La alegoría de la caverna se resume en un refrán que reza “no hay peor ciego que el que no quiere ver”, pero nos dieron 20 líneas, escribamos un poco más. La idea central nos da a entender que las personas nos aferramos con uñas y dientes a lo que consideramos la verdad, incluso si no poseemos información suficiente damos por sentado que las cosas que sí conocemos son la verdad.

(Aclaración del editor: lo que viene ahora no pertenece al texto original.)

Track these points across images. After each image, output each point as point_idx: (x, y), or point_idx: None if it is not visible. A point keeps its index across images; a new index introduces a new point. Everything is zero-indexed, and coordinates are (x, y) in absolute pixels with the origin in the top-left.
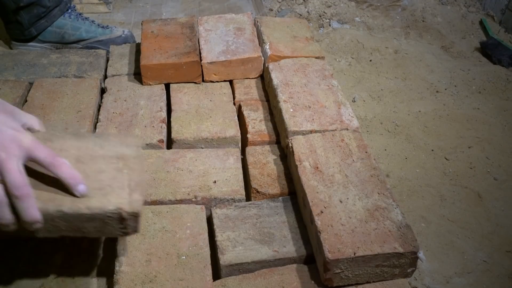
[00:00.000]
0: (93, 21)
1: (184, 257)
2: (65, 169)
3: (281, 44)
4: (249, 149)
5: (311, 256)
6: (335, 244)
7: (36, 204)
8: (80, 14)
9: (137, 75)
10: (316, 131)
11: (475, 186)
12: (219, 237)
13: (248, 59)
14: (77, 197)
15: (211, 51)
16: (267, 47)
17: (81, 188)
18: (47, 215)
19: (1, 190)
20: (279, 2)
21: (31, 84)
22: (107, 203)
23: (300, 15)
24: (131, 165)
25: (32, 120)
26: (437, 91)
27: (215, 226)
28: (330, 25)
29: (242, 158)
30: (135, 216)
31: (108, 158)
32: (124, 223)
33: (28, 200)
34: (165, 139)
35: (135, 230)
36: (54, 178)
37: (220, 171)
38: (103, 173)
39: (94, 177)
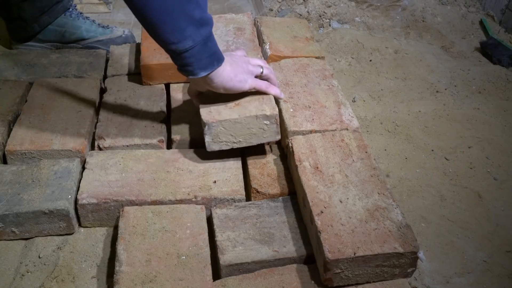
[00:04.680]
0: (93, 21)
1: (184, 257)
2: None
3: (281, 44)
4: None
5: (311, 256)
6: (335, 244)
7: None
8: (80, 13)
9: (137, 75)
10: (316, 131)
11: (475, 186)
12: (219, 237)
13: None
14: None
15: None
16: (267, 47)
17: (282, 95)
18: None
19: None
20: (279, 2)
21: (31, 84)
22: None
23: (300, 15)
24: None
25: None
26: (437, 91)
27: (215, 226)
28: (330, 25)
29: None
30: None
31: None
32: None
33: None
34: (165, 139)
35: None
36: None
37: (220, 171)
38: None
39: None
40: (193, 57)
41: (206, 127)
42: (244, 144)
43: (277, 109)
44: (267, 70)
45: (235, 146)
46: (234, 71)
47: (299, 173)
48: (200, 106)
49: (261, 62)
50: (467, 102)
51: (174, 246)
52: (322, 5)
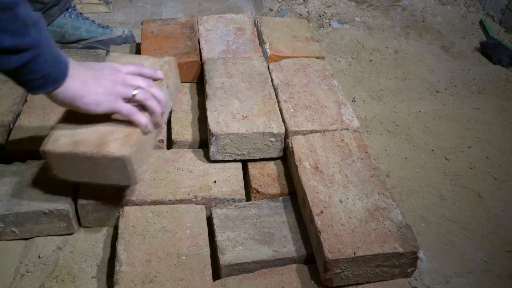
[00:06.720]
0: (93, 21)
1: (184, 257)
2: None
3: (281, 44)
4: None
5: (311, 256)
6: (335, 244)
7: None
8: (80, 13)
9: None
10: (316, 131)
11: (475, 186)
12: (219, 237)
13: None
14: None
15: (212, 51)
16: (267, 47)
17: (149, 128)
18: None
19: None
20: (279, 2)
21: None
22: None
23: (300, 15)
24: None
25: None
26: (437, 91)
27: (215, 226)
28: (330, 25)
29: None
30: None
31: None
32: None
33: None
34: (165, 139)
35: None
36: None
37: (220, 171)
38: None
39: None
40: (22, 76)
41: (214, 138)
42: (247, 157)
43: (283, 128)
44: (142, 93)
45: (238, 158)
46: (84, 89)
47: (299, 173)
48: (208, 110)
49: (139, 82)
50: (467, 102)
51: (174, 246)
52: (322, 5)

Nuestras creencias políticas y religiosas son en buena medida un termómetro acucioso de nuestro grado de necesidad de certidumbre. Dentro de casi cualquier ámbito hay lo que podríamos llamar vacíos de certidumbre, los hay en nuestra cotidianidad cuando no sabemos si nos van a atracar hoy o si lograremos llenar la nevera hasta fin de mes; los hay de igual modo en las preguntas más trascendentales de la vida: ¿Por qué existimos y cuál es nuestro propósito?. Para los vacíos de certidumbre tenemos como sociedad tres opciones: la primera es crear teorías y abrazarlas con dogma de fe sin importar lo irracionales que sean.

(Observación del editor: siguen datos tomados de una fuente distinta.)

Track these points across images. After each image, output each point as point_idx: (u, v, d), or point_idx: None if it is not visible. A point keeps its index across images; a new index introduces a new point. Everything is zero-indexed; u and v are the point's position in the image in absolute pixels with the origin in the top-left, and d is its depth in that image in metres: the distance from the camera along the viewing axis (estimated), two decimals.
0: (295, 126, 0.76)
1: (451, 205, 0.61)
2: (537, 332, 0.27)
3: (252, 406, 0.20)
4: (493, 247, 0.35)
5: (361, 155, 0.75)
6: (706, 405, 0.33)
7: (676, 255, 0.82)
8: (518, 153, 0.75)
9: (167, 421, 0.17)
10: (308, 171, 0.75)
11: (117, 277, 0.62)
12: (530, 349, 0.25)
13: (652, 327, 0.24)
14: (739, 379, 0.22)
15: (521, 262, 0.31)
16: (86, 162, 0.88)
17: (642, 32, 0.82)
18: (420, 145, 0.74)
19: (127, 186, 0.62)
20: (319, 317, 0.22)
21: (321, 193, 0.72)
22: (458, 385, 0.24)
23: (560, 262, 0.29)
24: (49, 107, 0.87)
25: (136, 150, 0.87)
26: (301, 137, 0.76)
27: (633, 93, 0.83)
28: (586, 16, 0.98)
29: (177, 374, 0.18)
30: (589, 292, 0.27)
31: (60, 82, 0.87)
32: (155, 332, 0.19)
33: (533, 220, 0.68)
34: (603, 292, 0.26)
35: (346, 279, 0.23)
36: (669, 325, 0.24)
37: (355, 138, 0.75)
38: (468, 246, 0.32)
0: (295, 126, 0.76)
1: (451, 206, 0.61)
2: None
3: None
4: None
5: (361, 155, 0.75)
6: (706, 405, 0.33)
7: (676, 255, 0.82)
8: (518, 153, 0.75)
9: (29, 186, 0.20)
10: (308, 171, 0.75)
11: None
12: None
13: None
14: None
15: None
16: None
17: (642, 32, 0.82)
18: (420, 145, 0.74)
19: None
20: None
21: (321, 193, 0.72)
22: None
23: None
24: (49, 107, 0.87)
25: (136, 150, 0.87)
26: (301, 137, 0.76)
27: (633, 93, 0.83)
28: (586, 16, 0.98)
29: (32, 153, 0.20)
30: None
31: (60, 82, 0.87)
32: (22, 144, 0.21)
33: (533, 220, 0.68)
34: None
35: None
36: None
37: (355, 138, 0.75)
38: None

Podemos llamar a esta opción el Dios de los vacíos, para advertir la pérdida gradual de necesidad de explicaciones fantásticas gracias al avance y a los descubrimientos modernos. Sin embargo, ésta opción resulta fuente de alivio para momentos de sufrimiento intenso. En segundo lugar, está la opción de crear teorías para buscar mediante la razón y la demostración científica las respuestas; la podemos bautizar como la duda, dando a entender que no hay nada de malo en dudar sobre las grandes preguntas de la vida, sabiendo que de la duda sumada a la razón surge el avance.
Por último, tenemos la opción de no crear ninguna teoría, viviendo ajenos a toda explicación en una suerte de vela de barco para la que todo viento es bueno, a lo que podríamos llamar la desconexión. A esta última me cuesta verle algún beneficio y me cuesta dejar de verla en mi gente todos los días.